Bees are dying, and colonies are collapsing. The collapse of colonies is denominated as “colony collapse disorder” (CCD). Three studies conducted in 2012 identified the killer as a group of insecticides called neonicotinoids. But the Environmental Protection Agency (EPA) won’t take any action that diminishes the profits of farmers and chemical makers.
Corn crops, which took up 84 million acres in the US in 2011 and 96 million in 2012, are planted with seeds treated with neonicotinoids, produced by the German chemical manufacturer, Bayer. Neonicotinoids are also used on soy and other US crops. Neonicotinoids have been applied to corn crops since the late 1990s.
Neonicotinoids are a class of insecticides chemically related to nicotine. “Neonicotinoids” means “new nicotine-like insecticides.” Like nicotine, neonicotinoids act on certain kinds of receptors in neural synapses. They are much more toxic to insects than to mammals and birds.
What happens is that the pesticides are absorbed by the plant’s vascular system and “expressed” in its pollen and nectar, which are gathered by the bees. The pesticides attack the insects’ nervous systems and impair their ability to forage for nectar, learn and remember where flowers are located, and find their way home.
But neonicotinoids do not have “lethal effects” that kill the bees outright, as would insecticides like Raid. They have “sublethal effects” —changes in physiological processes, growth, reproduction, behavior and development—that make the bees more vulnerable to stressors like poor nutrition and pathogens. The weaknesses in the bee population caused by neonicotinoids may be passed to subsequent generations.

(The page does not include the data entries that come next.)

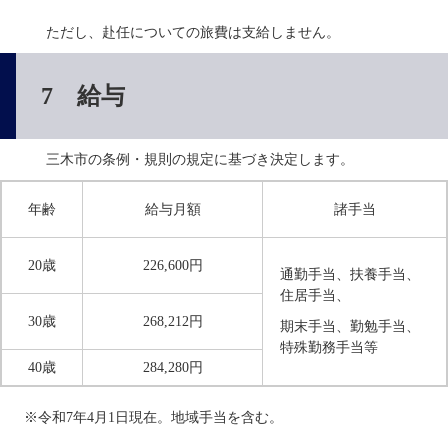
　　  ただし、赴任についての旅費は支給しません。
7 給与
　　  三木市の条例・規則の規定に基づき決定します。
年齢
給与月額
諸手当
20歳
226,600円
通勤手当、扶養手当、
住居手当、
30歳
268,212円
期末手当、勤勉手当、
特殊勤務手当等
40歳
284,280円
　※令和7年4月1日現在。地域手当を含む。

Ironically, the three 2012 studies were funded by Bayer itself.
A national survey of honey bee colonies for the 2012/2013 winter season indicated that 31.1% of managed honey bee colonies in the United States were lost. This is a 7% increase in the winter losses for the 2011-2012 season, which were 21.9%. The total losses over a six-year period were 30.5%. These surveys were conducted by the Bee Informed Partnership in collaboration with the Apiary Inspectors of America (AIA) and the United States Department of Agriculture (USDA).

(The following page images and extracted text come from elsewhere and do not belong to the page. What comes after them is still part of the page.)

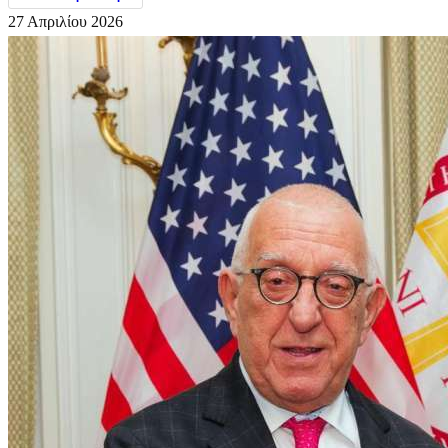
27 Απριλίου 2026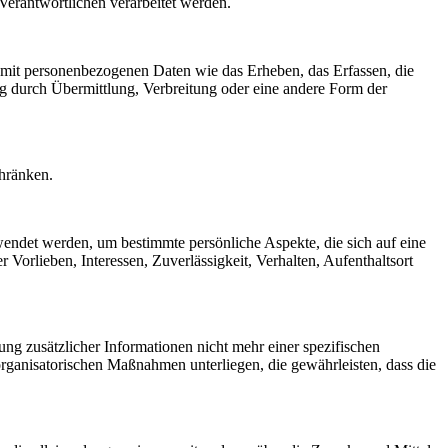
 Verantwortlichen verarbeitet werden.
 mit personenbezogenen Daten wie das Erheben, das Erfassen, die
g durch Übermittlung, Verbreitung oder eine andere Form der
chränken.
rwendet werden, um bestimmte persönliche Aspekte, die sich auf eine
 Vorlieben, Interessen, Zuverlässigkeit, Verhalten, Aufenthaltsort
g zusätzlicher Informationen nicht mehr einer spezifischen
rganisatorischen Maßnahmen unterliegen, die gewährleisten, dass die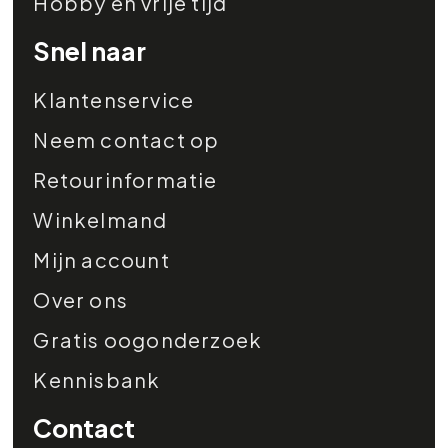
Hobby en vrije tijd
Snel naar
Klantenservice
Neem contact op
Retourinformatie
Winkelmand
Mijn account
Over ons
Gratis oogonderzoek
Kennisbank
Contact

In response to these concerns, the European Union recently suspended most use for two years. A report by the European Food Safety Authority in January identified acute risks for bees from exposure to neonically treated crops like corn and sunflowers.
The EPA, on the other hand, still permits the use of neonicotinoids, pending further study.

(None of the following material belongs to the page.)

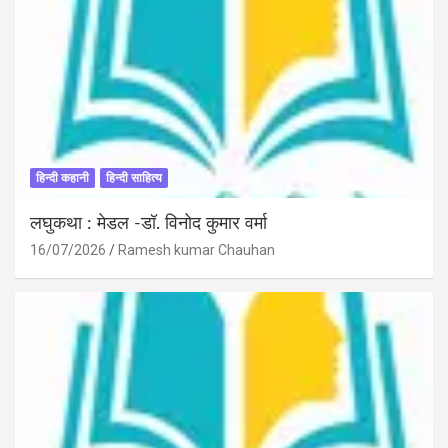
हिन्दी कहानी
हिन्दी साहित्य
लघुकथा : मेडल -डॉ. विनोद कुमार वर्मा
16/07/2026
Ramesh kumar Chauhan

In May of this year, the EPA and USDA released a joint report at the “ National Honey Bee Health Stakeholder Conference” that avoided identifying a single cause of CCD but referred to a “complex set of stressors and pathogens,” including poor nutrition, viruses, gut parasites, and pesticides. But poor nutrition and susceptibility to pathogens are among the particular sub-lethal effects of neonicotinoids.
The EPA was loath to mention anything that would negatively affect sales and profits.
There was a presentation by USDA scientist Jeff Pettis that pointed to several studies showing that even low-level exposure to neonics makes bees more vulnerable to the gut parasite nosema. Nosema ceranae, a fungal pathogen, has also been closely linked to CCD.
So neonicotinoids are not the only cause for concern.
In the Bayer study, researchers took pollen samples from hives used for pollination purposes and tested them for pesticides, which include insecticides, fungicides and herbicides. The researchers found insecticides and fungicides in every hive, and herbicides in nearly a quarter of them. Organophosphates—insecticides known to be a powerful neurotoxin—were found in 63.2% of the hives. Another pesticide, pyrethroids, showed up in every sample.
A study just published in PLOS One and co-authored by USDA bee scientist Jeff Pettis and University of Maryland entomologist Dennis vanEngelsdorp, found that the bees’ exposure to neonicotinoids was small compared to their exposure to other chemicals. It appears that neonics get a lot more attention and attract more research dollars.
The EPA approved the use of neonicotinoids based on research that the EPA’s scientists themselves characterized as flawed. Its joint study with the USDA resulted in recommendations about best management practices and technical advancements for applying pesticides to reduce dust. Nothing was said that was adverse to chemical manufacturers.
Meanwhile the European Commission not only suspended the use of neonicotinoids but conducted a behind-the-scenes campaign to stop Bayer, and Syngenta, another chemical giant based in Europe, from marketing neonicotinoids.
In the United States, however, considerations of the health and safety of bees, or of any other form of life, are less of a concern than the profits made by farmers and chemical makers.